Clinicians Now Have Better Tools To Help Smokers Quit
An updated clinical practice guideline released today by the U.S. Public Health Service has identified new counseling and medication treatments that are effective for helping people quit smoking. In addition, JAMA includes a commentary that urges clinicians to use the updated guideline to accelerate progress in reducing the use of tobacco.
Treating Tobacco Use and Dependence: 2008 Update was developed by a 24-member, private-sector panel of leading national tobacco treatment experts that reviewed more than 8,700 research articles published between 1975 and 2007. The review found that there are now seven medications approved by the Food and Drug Administration as smoking cessation treatments that dramatically increase the success of quitting. The medications are: bupropion SR, nicotine gum, nicotine inhaler, nicotine lozenge, nicotine nasal spray, nicotine patch, and varenicline.
The 2008 PHS guideline update also found evidence that counseling by itself or especially in conjunction with medication can greatly increase a person's success in quitting. In particular, quitlines were found to be effective and can reach a large number of people; 1-800-QUIT-NOW, a national quitline, is an access number that connects people to their State-based quitline. It also provides broad access to cessation counseling for diverse populations and is easy for clinicians and patients to use.
"Decades after the hazards of smoking first gained national attention, tobacco use remains the leading preventable cause of illness and death in our society," said Rear Admiral Steven K. Galson, M.D., M.P.H., Acting Surgeon General. "The good news is that we now have some of the best evidence-based treatments available for tobacco cessation."
AHRQ Director Carolyn M. Clancy, M.D., added, "Use of tobacco remains discouragingly high among certain populations, such as people with limited education, low income, or who have psychiatric and substance use disorders. The 2008 PHS guideline update reinforces recommendations for making effective treatments available to smokers and other tobacco users," she said.
A consortium of eight federal and private-sector, nonprofit organizations collaborated to sponsor the 2008 PHS guideline update. They are the Agency for Healthcare Research and Quality (AHRQ), which coordinated the update; the Centers for Disease Control and Prevention; National Cancer Institute; the National Heart, Lung, and Blood Institute; the National Institute on Drug Abuse; The Robert Wood Johnson Foundation; the American Legacy Foundation; and the Center for Tobacco Research and Intervention at the University of Wisconsin School of Medicine and Public Health. In addition, more than 40 broad-based organizations have endorsed the guideline.
"Tobacco dependence is a chronic condition that often requires repeated intervention that can lead to long-term abstinence," said Michael C. Fiore, M.D., guideline update panel chair and director of the Center for Tobacco Research and Intervention at the University of Wisconsin School of Medicine and Public Health. "I urge all clinicians to offer these effective treatments to smokers, no matter what their past success, and health care systems to make treatment a standard of care."
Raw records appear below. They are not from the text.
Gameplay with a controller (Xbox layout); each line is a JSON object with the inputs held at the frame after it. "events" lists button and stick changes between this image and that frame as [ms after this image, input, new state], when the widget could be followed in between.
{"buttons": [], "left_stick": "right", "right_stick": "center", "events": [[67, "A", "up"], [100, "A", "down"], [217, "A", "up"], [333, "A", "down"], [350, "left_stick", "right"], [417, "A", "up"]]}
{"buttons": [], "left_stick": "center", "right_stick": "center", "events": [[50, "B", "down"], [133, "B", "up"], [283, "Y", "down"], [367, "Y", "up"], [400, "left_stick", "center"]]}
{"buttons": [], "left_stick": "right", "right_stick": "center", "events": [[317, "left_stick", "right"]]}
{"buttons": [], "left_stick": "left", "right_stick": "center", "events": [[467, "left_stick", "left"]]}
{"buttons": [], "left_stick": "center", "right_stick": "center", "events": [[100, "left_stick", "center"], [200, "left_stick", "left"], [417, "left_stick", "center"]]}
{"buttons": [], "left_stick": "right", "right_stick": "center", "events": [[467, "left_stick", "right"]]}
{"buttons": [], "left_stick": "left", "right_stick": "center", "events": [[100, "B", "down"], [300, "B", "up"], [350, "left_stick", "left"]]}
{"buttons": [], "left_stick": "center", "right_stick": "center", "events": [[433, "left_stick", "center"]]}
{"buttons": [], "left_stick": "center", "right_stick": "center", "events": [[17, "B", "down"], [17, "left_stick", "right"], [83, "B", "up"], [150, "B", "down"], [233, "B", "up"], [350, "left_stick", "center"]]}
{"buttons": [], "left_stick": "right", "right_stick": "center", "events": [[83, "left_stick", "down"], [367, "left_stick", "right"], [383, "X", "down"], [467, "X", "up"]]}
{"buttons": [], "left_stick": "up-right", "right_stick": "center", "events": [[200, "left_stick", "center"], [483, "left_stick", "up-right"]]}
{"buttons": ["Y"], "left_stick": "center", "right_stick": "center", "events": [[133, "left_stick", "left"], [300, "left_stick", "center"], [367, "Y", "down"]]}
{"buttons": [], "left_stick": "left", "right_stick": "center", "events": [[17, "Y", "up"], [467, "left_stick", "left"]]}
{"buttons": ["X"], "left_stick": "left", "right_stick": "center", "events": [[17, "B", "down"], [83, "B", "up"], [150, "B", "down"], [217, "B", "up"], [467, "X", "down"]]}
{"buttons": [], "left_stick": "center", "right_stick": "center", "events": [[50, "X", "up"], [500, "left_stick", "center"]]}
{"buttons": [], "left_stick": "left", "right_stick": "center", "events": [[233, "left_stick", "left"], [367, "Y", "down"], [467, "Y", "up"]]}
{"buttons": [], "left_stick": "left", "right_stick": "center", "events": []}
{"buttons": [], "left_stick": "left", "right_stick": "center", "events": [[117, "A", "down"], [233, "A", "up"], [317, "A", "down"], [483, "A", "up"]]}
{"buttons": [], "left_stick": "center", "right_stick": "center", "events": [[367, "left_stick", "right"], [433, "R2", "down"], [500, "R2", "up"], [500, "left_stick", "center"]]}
Other recommendations issued in the 2008 PHS guideline update include the following:
* Clinicians, in their offices and in the hospital, should ask their patients if they smoke and offer counseling and other treatments to help them quit. According to AHRQ's 2007 National Healthcare Quality Report, the percentage of hospitalized heart attack patients who were counseled to quit smoking has increased from 42.7 percent in 2000-2001 to 90.9 percent in 2005. Moreover, 48 States, Puerto Rico, and the District of Columbia all performed above 80 percent on this measure in 2005.
* If tobacco users are unwilling to make an attempt to quit, clinicians should use the motivational treatments that have been shown effective in promoting future attempts to quit.
* Individual, group and telephone counseling are effective, and their effectiveness increases with treatment intensity. Counseling should include two components: practical counseling and social support.
* Tobacco cessation treatments also are highly cost-effective relative to other clinical interventions. Providing coverage for these treatments increases quit rates. Insurers and purchasers should ensure that all insurance plans include the counseling and medication treatments that have been found to be effective in the 2008 PHS guideline update.
* Counseling treatments have been shown to be effective for adolescent smokers and are now recommended. Additional effective interventions and options for use with children, adolescents, and young adults need to be determined.
American Medical Association President Ronald M. Davis, M.D., who supports the call to action for clinicians, stated: "With nearly half a million Americans dying from tobacco-related illness each year, what we do with today's recommendations can help to dramatically reduce the estimated 5 million smokers who will die over the next decade if we don't help treat them."